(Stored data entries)
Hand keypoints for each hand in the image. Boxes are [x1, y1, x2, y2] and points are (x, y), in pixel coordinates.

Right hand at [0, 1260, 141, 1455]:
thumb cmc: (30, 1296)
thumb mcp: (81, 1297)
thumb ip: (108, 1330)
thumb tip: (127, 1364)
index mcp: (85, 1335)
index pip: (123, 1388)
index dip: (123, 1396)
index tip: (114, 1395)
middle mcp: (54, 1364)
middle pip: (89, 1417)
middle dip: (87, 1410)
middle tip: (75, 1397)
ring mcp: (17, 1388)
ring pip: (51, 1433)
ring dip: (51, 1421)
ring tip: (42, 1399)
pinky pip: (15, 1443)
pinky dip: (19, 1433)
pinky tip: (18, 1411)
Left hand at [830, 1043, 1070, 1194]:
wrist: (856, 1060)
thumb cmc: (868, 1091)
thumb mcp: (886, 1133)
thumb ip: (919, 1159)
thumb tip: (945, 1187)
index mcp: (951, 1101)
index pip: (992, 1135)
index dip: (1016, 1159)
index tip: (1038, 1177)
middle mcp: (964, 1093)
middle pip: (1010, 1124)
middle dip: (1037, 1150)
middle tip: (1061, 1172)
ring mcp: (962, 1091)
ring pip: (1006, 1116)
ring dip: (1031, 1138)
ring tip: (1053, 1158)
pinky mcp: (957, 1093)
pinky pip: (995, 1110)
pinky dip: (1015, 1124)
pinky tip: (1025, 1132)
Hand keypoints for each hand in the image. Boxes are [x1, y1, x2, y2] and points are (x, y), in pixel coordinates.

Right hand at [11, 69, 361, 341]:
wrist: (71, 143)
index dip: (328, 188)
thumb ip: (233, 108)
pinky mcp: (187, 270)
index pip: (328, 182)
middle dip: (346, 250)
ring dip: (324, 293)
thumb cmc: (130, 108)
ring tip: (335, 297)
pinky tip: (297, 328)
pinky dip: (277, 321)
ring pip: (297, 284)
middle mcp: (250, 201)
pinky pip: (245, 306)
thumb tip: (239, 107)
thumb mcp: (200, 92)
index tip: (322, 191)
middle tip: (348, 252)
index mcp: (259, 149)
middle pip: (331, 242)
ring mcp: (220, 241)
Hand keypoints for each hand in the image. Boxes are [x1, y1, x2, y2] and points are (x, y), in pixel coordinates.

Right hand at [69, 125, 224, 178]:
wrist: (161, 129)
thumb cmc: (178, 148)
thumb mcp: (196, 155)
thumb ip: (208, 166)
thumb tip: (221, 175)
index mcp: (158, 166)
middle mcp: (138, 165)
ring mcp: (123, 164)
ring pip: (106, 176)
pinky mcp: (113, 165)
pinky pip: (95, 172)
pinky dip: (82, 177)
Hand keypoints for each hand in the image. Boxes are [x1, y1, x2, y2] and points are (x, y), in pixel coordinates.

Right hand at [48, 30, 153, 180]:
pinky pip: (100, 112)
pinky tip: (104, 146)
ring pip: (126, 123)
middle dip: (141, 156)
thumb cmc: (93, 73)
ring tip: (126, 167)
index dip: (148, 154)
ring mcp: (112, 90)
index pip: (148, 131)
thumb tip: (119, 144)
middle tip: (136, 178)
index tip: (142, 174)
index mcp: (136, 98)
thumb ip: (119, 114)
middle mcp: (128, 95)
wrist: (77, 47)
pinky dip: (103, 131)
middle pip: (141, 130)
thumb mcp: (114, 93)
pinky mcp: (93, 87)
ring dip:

▶ **Work instruction**: Each entry should be written out again exactly, with no word left out.

▶ **Response to this exercise**:
Hand keypoints for each hand in the image. Boxes are [x1, y1, x2, y2] and points are (x, y), in pixel coordinates.

Right hand at [0, 1260, 141, 1455]:
thumb cmc: (30, 1296)
thumb mcp: (81, 1297)
thumb ip: (108, 1330)
thumb tip: (127, 1364)
index mcp: (85, 1335)
index pip: (123, 1388)
index dip: (123, 1396)
index tip: (114, 1395)
middle mcp: (54, 1364)
middle pip: (89, 1417)
middle dip: (87, 1410)
middle tip: (75, 1397)
ring mcp: (17, 1388)
ring pip: (51, 1433)
ring dip: (51, 1421)
ring tip: (42, 1399)
pinky pip: (15, 1443)
pinky dip: (19, 1433)
pinky tip: (18, 1411)
Left hand at [830, 1043, 1070, 1194]:
wrist: (856, 1060)
thumb cmc: (868, 1091)
thumb mcp: (886, 1133)
thumb ip: (919, 1159)
thumb tip: (945, 1187)
index mcp: (951, 1101)
index pip: (992, 1135)
index dip: (1016, 1159)
index tip: (1038, 1177)
middle mcp: (964, 1093)
middle pip: (1010, 1124)
middle dip: (1037, 1150)
middle tip: (1061, 1172)
ring mcp: (962, 1091)
ring pip: (1006, 1116)
ring dip: (1031, 1138)
ring tip: (1053, 1158)
pinky mcp: (957, 1093)
pinky pip: (995, 1110)
pinky dip: (1015, 1124)
pinky tip: (1025, 1132)
Hand keypoints for each hand in the image. Boxes are [x1, y1, x2, y2] and points are (x, y), in pixel coordinates.

Right hand at [11, 69, 361, 341]:
wrist: (71, 143)
index dip: (328, 188)
thumb ip: (233, 108)
pinky mcp: (187, 270)
index pip: (328, 182)
middle dip: (346, 250)
ring dip: (324, 293)
thumb cmc: (130, 108)
ring tip: (335, 297)
pinky tip: (297, 328)
pinky dip: (277, 321)
ring pip: (297, 284)
middle mcp: (250, 201)
pinky pip: (245, 306)
thumb tip: (239, 107)
thumb mcp: (200, 92)
index tip: (322, 191)
middle tip: (348, 252)
index mcp: (259, 149)
middle pip: (331, 242)
ring mcp: (220, 241)
Hand keypoints for each hand in the image. Boxes are [x1, y1, x2, y2] and points are (x, y), in pixel coordinates.

Right hand at [69, 125, 224, 178]:
wrist: (161, 129)
thumb cmc: (178, 148)
thumb mcp: (196, 155)
thumb ip: (208, 166)
thumb tip: (221, 175)
index mcp: (158, 166)
middle mcp: (138, 165)
ring mcp: (123, 164)
ring pip: (106, 176)
pinky mcp: (113, 165)
pinky pip: (95, 172)
pinky dip: (82, 177)
Hand keypoints for each hand in the image. Boxes are [x1, y1, x2, y2] and points are (x, y), in pixel coordinates.

Right hand at [48, 30, 153, 180]:
pinky pip: (100, 112)
pinky tip: (104, 146)
ring pip: (126, 123)
middle dip: (141, 156)
thumb cmc: (93, 73)
ring tip: (126, 167)
index dip: (148, 154)
ring mcp: (112, 90)
index pip: (148, 131)
thumb tip: (119, 144)
middle tip: (136, 178)
index tip: (142, 174)
index mcp: (136, 98)
thumb ip: (119, 114)
middle mcp: (128, 95)
wrist: (77, 47)
pinky dip: (103, 131)
middle pip: (141, 130)
thumb mcp: (114, 93)
pinky mcp: (93, 87)
ring dip:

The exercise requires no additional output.